Since Clara and Bryan arrived hours ahead of Matt and I, we were against the stage, but Linnell side, which I usually avoid. This time I enjoyed it - he seemed to smile at certain things that Clara, Matt, and I did, and it was a very Linnell-centric show, so it seemed appropriate. Linnell kept taking photos of the audience and he got a picture of Clara and I.
After the show, I got a set list from Marty Beller (poor Marty - everyone thought he was a roadie and kept shouting at him to grab them stuff; he literally just walked to the front of the stage and handed me the set list, so I guess that was what set people off). Then I waited for the crowd around Flans to disperse a bit (as I usually do, so that I can say geektastic things without too much of an audience).
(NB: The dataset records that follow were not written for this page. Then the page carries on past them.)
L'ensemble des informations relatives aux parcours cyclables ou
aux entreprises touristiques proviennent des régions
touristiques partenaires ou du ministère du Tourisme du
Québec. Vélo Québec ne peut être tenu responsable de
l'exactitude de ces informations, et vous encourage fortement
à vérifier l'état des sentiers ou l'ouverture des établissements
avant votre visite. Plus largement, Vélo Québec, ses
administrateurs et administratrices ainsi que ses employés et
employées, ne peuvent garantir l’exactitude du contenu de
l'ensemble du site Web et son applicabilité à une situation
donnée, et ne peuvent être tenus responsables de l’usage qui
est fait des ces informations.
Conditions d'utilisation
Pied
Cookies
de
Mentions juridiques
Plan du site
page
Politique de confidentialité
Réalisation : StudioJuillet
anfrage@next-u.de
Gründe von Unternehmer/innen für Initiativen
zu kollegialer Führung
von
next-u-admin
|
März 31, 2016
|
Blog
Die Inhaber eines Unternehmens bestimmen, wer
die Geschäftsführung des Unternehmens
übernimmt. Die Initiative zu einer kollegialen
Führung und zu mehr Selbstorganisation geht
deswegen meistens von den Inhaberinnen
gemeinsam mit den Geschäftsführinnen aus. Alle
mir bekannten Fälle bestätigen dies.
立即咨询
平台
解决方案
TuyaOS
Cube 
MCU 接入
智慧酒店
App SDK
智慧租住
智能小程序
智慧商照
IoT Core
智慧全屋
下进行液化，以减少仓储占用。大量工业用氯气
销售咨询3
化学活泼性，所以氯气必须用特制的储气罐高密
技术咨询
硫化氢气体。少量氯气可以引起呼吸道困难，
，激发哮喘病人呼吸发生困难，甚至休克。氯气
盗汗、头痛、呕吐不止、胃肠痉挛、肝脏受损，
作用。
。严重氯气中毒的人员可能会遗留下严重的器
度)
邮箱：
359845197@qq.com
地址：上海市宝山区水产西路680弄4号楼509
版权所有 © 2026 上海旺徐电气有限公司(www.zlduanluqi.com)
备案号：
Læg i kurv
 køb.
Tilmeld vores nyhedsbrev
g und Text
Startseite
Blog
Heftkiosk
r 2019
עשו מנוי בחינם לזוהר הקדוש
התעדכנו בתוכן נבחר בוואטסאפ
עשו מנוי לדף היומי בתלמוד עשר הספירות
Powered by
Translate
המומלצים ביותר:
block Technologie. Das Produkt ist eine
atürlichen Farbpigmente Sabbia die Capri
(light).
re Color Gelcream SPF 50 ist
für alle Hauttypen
Flans: Step up! Me: Hey, Flans! Could you... uh... sign this? ::holds up Miller High Life belt buckle:: Flans: ...Sure. ::starts to sign:: Me: I have it for very geeky reasons. ::blushes:: Flans: Oh yeah? What's that? Me: Well, you guys. Your song. Alienation's For The Rich. Flans: ::chuckles:: Yeah... not good... (I assume he was refering to the beer, not the song) Me: It's from 1955. I just got back from Argentina, and some people at a beer museum tried to get me to give it to them. Flans: It's a treasure now! ::proudly hands back Flansified belt buckle:: Me: Could we get a picture? ::guestures to Matt and I:: Flans: Yeah, sure. Me: You look tired. Flans: Not tired, just sweaty. (photo is taken) Me: Thanks again. Flans: No problem.
So. Not my best Flans interaction. I completely forgot to mention Austin.